Acer saccharinum – silver maple
Acer-aceae (new name Sapind-aceae)
Tall tree 40-60’; leaves ֎opposite ֎very deeply lobed (3-5), slightly silver/whitish on lower surface; twigs and buds reddish; moist soils, stream-banks, floodplain.
Fraxinus sp. - ash
Tree; leaves compound ֎opposite, ֎5-9 leaflets, short stalked, toothed or not, 10”-12”; twigs hairless, mostly shiny; flowers in April; fruits wedge-shaped; lowlands, floodplains, moist woods.
Populus deltoides - cottonwood
Large tree up to 100’; ֎leaves triangular in shape with distinctive toothed margins (similar to a cartoon of a ֎cresting wave), 3-6” long; ֎flat petioles; buds are gummy and stick to your shoes as small branches fall regularly; twigs hairless; wet grounds, swamps, forested bottomlands. In the dunes cottonwood are common due to their rapid growth and can withstand being buried because of adventitious roots (roots from the stem), in fact often you can find several unusually shaped small trees clustered together that are actually the crown of a buried tree.
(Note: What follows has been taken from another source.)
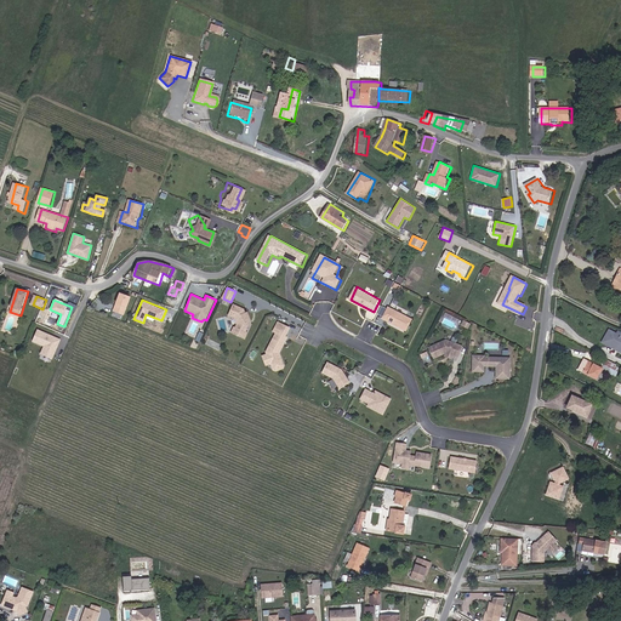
[(244,309),(233,303),(228,315),(234,318),(237,324),(235,328),(233,326),(231,332),(246,340),(249,332),(246,331),(251,320),(248,312),(245,312),(244,309)]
Ulmus americana - American elm
Large tree 80-100’; outer bark consists of alternating pale white and dark brown layers like a sandwich; twigs hairless; leaves ֎doubly serrate ֎alternate, sand papery or smooth or variable, ֎oblique at base, 2-6” long; buds over a 1/4”, light brown w/ dark edge scales; fruit a samara; swamp forests, floodplains, wet bogs, and upland as well.